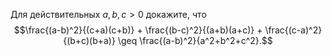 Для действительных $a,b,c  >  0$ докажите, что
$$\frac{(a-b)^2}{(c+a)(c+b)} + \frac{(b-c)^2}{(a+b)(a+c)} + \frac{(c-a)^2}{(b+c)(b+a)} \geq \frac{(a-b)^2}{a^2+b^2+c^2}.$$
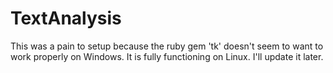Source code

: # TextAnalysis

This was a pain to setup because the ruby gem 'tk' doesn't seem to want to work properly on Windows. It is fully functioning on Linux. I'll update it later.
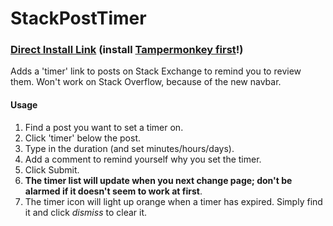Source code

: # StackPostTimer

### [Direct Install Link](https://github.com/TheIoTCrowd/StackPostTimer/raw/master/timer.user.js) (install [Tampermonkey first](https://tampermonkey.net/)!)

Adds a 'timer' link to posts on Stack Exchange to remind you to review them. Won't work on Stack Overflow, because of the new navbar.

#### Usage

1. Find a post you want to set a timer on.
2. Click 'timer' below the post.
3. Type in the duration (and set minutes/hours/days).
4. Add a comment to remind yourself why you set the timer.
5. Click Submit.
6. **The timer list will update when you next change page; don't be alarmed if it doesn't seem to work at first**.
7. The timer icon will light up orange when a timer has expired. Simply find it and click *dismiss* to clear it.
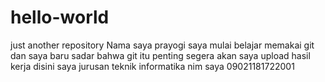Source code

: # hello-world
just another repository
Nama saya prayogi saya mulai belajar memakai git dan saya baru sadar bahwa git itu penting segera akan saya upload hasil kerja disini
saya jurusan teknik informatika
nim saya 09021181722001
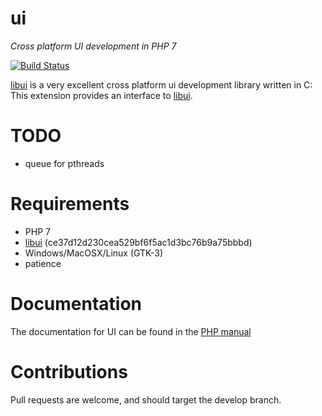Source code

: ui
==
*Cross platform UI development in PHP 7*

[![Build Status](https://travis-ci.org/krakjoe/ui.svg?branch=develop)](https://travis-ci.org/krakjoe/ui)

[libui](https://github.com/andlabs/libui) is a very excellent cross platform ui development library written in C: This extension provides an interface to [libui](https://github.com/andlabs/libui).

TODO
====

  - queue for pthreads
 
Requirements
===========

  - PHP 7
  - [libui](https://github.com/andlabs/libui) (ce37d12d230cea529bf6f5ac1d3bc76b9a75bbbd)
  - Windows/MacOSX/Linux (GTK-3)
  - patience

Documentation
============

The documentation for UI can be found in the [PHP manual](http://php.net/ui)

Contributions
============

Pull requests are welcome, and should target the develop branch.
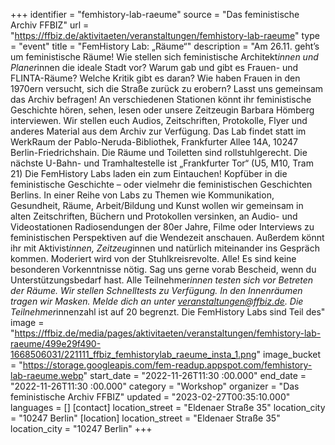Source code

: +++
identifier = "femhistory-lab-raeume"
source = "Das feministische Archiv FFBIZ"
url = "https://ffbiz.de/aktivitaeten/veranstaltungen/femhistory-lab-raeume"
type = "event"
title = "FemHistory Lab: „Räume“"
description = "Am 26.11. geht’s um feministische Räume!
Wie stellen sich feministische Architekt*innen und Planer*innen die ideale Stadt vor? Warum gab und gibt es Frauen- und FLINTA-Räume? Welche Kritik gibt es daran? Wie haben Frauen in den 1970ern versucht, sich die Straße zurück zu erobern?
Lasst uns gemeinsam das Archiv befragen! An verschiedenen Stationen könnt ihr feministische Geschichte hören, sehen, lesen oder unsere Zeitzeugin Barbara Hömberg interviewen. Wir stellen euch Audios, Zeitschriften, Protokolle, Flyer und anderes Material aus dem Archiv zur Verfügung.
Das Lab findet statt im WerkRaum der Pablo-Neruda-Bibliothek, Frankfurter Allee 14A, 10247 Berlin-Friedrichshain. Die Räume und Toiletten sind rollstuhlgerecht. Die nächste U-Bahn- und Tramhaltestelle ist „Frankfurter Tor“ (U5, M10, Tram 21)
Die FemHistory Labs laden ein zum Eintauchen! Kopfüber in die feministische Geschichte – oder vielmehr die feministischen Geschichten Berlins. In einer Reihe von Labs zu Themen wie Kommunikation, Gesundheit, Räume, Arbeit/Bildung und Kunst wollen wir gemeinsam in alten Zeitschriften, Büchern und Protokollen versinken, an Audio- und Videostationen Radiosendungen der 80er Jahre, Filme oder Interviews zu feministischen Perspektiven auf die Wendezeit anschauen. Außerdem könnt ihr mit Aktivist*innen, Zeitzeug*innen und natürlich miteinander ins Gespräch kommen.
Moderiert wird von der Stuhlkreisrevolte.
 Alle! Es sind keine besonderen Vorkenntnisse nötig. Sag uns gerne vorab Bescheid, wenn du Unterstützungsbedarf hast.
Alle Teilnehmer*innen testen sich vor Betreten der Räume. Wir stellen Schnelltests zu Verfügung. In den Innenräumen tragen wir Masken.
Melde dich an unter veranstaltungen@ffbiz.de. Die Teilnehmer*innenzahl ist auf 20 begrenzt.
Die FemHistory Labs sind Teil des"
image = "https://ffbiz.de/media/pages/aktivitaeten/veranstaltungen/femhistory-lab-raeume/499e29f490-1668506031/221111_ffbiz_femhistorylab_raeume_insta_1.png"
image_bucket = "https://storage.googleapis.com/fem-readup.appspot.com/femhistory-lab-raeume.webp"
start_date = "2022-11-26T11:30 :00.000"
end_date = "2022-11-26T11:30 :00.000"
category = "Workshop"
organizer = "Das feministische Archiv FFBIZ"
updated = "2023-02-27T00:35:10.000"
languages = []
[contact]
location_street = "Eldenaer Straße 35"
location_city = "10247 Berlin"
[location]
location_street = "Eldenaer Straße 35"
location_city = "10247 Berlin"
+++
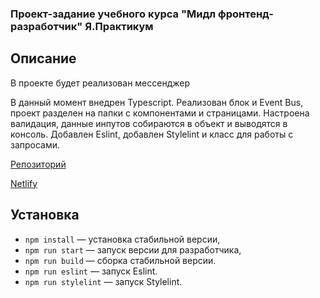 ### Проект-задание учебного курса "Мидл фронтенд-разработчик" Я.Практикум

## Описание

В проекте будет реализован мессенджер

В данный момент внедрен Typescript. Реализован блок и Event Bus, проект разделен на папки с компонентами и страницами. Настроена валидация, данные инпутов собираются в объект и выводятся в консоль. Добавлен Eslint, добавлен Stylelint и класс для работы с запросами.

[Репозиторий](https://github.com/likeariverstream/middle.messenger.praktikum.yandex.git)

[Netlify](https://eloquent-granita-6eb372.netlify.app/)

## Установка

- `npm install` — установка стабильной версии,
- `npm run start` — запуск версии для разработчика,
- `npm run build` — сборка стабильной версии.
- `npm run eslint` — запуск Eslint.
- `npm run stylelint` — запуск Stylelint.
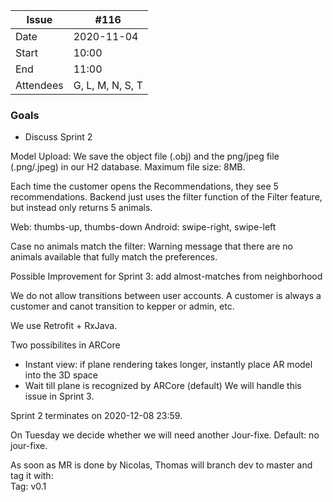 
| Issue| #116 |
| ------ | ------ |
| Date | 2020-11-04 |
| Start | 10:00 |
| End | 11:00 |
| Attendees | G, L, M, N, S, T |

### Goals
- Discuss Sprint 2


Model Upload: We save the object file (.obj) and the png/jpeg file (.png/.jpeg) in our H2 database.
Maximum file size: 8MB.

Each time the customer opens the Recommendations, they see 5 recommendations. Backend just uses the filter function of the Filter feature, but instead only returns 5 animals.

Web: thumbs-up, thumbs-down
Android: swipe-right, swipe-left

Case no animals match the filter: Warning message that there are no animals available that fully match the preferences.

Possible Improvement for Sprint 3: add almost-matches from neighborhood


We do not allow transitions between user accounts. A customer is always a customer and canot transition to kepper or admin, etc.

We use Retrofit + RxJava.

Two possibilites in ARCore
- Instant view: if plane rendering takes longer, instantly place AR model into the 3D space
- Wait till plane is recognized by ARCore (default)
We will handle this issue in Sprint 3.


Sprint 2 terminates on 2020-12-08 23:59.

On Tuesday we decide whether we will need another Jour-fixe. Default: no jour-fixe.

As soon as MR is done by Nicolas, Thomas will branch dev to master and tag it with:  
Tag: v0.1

⁂

WORK ORDER: Copy out each line from the records above in which the word "Stylelint" appears.

SOLUTION TO THIS EXERCISE:
В данный момент внедрен Typescript. Реализован блок и Event Bus, проект разделен на папки с компонентами и страницами. Настроена валидация, данные инпутов собираются в объект и выводятся в консоль. Добавлен Eslint, добавлен Stylelint и класс для работы с запросами.
- `npm run stylelint` — запуск Stylelint.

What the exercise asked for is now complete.